Friday, March 11, 2011

(not?) A bunch of hooey

I mentioned that I attended a discipline class a week or so ago, based on the books of Dr. Becky Bailey and her Conscious Discipline workshops.

I was really looking for a time-out solution, as ours was hardly doing the trick. I had been working with a modified version of the Love and Logic Uh-Oh song, but hadn't been very consistent. We had a time-out corner, but I had to stand there with Ellen to try (try being the operative word) to keep her there for even 30 seconds. The Love and Logic guys say that standing in the corner (or going to your room, or whatever ...) should be punishment enough and you don't need to demand an apology or explain what your child did - they are smart enough to figure it out on their own. For older kids I agree with a lot of this, but the translation to toddlers is much more challenging. And, in the end, it never seemed to solve our issues.

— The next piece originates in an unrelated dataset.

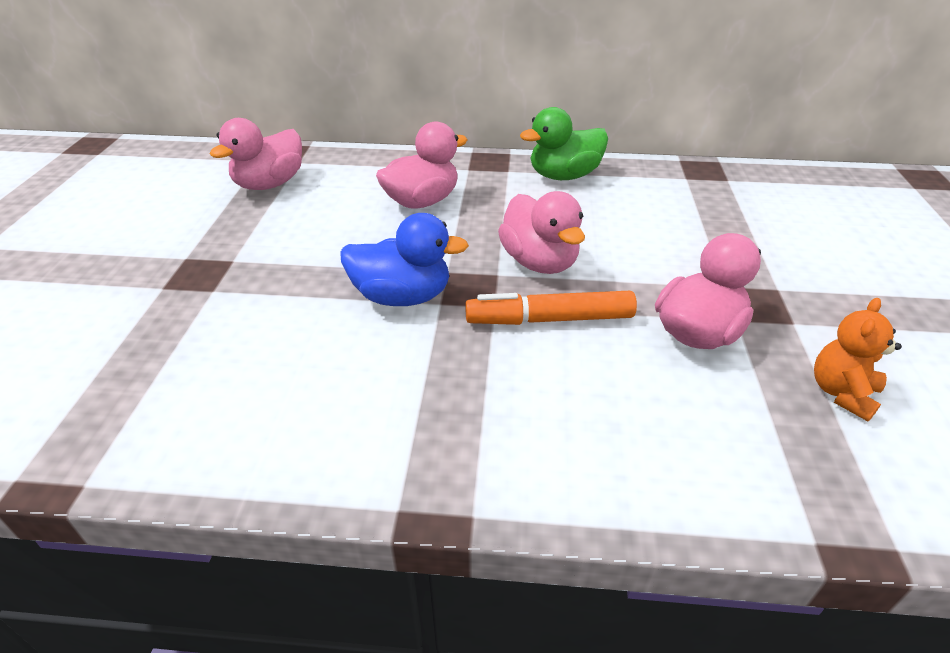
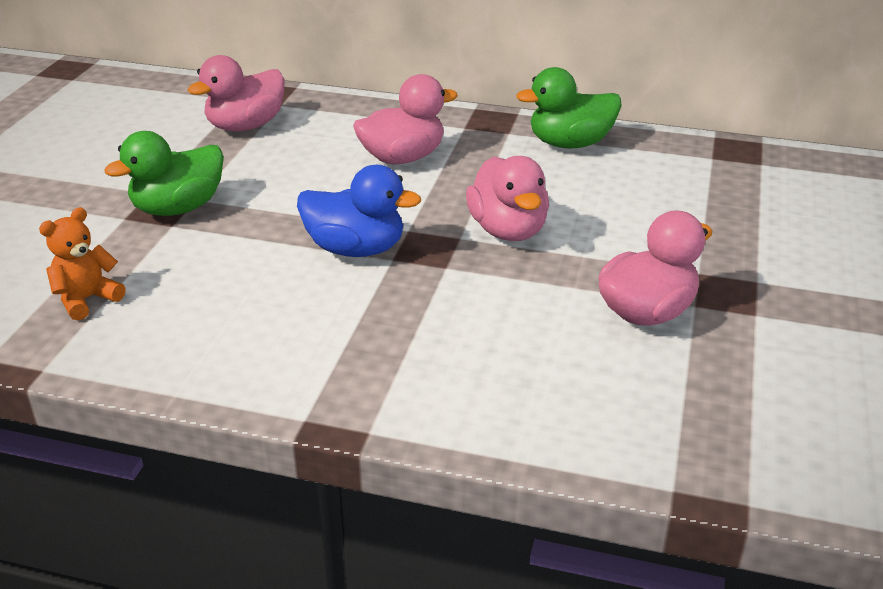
camera: 10 degrees right, 5 degrees down
(217, 271) = (178, 208): none -> green duck
(550, 319) = (499, 284): orange marker -> none
(841, 393) = (769, 380): orange teddy bear -> orange teddy bear (87, 299)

So, fast forward to "The Safe Place". I'll admit that when I heard this in class I thought it sounded ridiculous, like a bunch of granola-flowerchild-parenting. Here is my brief explanation of what they taught us - I'm sure the books go into much more detail. The idea is that "Time Out" is replaced by "Safe Place". Kids between the ages of 15 months and 4 years are primarily in an "emotional state" and their primary concern is, Am I Loved? They are very egocentric at this age (yep, that sounds about right). So, by sending your child away for time out, you are contributing to the problem because they just want to be with you.

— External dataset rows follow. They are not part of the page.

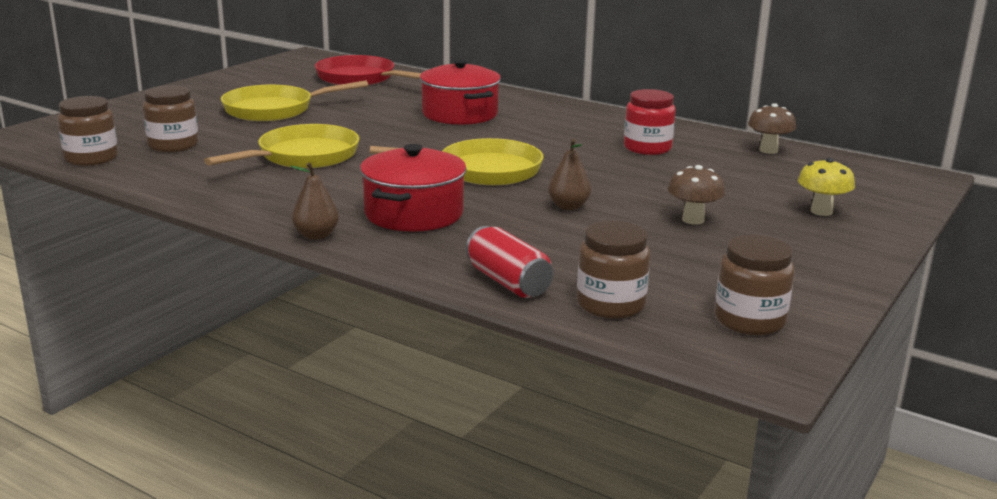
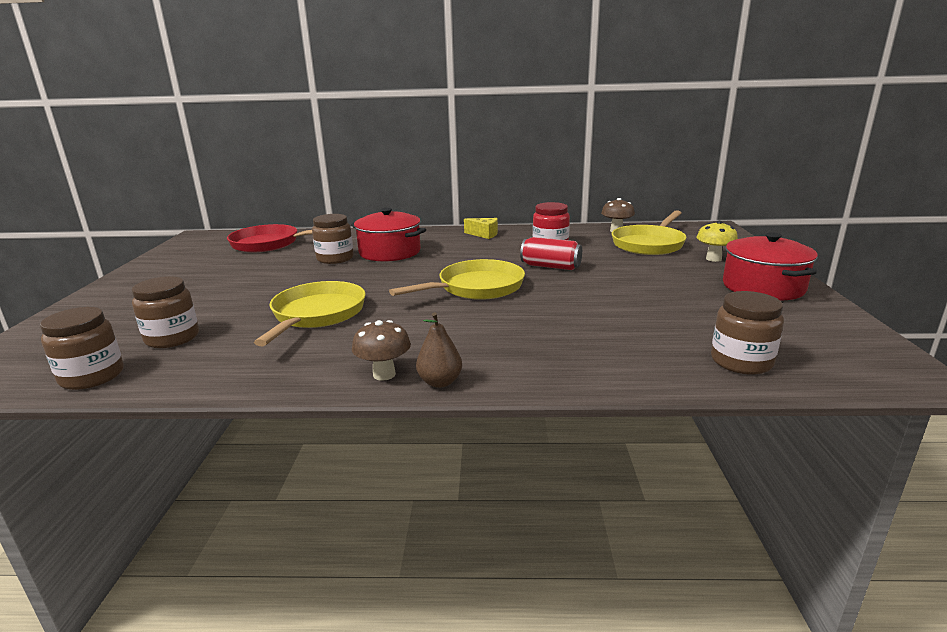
camera: 30 degrees left, 0 degrees up
(274, 110) = (231, 283): yellow pan -> yellow pan (649, 244)
(414, 214) = (485, 336): red pot -> red pot (763, 287)
(508, 282) = (650, 369): red can -> red can (550, 266)
(568, 206) = (578, 297): brown pear -> none
(595, 118) = (484, 234): none -> yellow cheese
(693, 220) = (664, 284): brown mushroom -> brown mushroom (384, 374)
(749, 320) = (829, 342): brown jar -> brown jar (335, 258)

The Safe Place can be a favorite chair, or an item (doll / lovey), or even a parent. It can be in the room you are in, or close to it, just so the child isn't isolated. If Sally takes a toy from Suzie and hits her, then you can take Sally to the Safe Place, sit with her and help her talk through her emotions. "I can see that you were frustrated when Suzie took your toy, so you hit her. Let's sit in this safe place until you feel better." And when the child calms down, you can practice what you would change next time. A hug and a kiss, then back to playing. Eventually, the idea is that the child would just go to their Safe Place when they are feeling out of control and would re-join the group when they are feeling better.

Hooey, right?

So, the day after class, I found Ellen in the midst of some kind of meltdown. I just grabbed her, sat with her in a chair, and hugged her tight in a bear hug (to keep her from hitting me and biting me - where is my safe place?). I talked her through whatever the issue was, she calmed down, we hugged it out and she was fine - issue resolved. I was pretty impressed, actually. I used it several more times and felt it was a pretty successful technique.

HOWEVER.

I am pretty much the Safe Place at this point. If I am the object of her anger (which, let's face it, is often the case), she really doesn't want to be confined in a bear hug in a chair. We've got some kinks to work out, but I think it is always helpful to add some more tools to your discipline tool belt.

And, it has been pretty cute to hear Ellen say, "I upset. I have tears on my face. Hug?"

1 comment:

The Allen's said...

Hmmm... something to try. I will report back and let you know how it goes.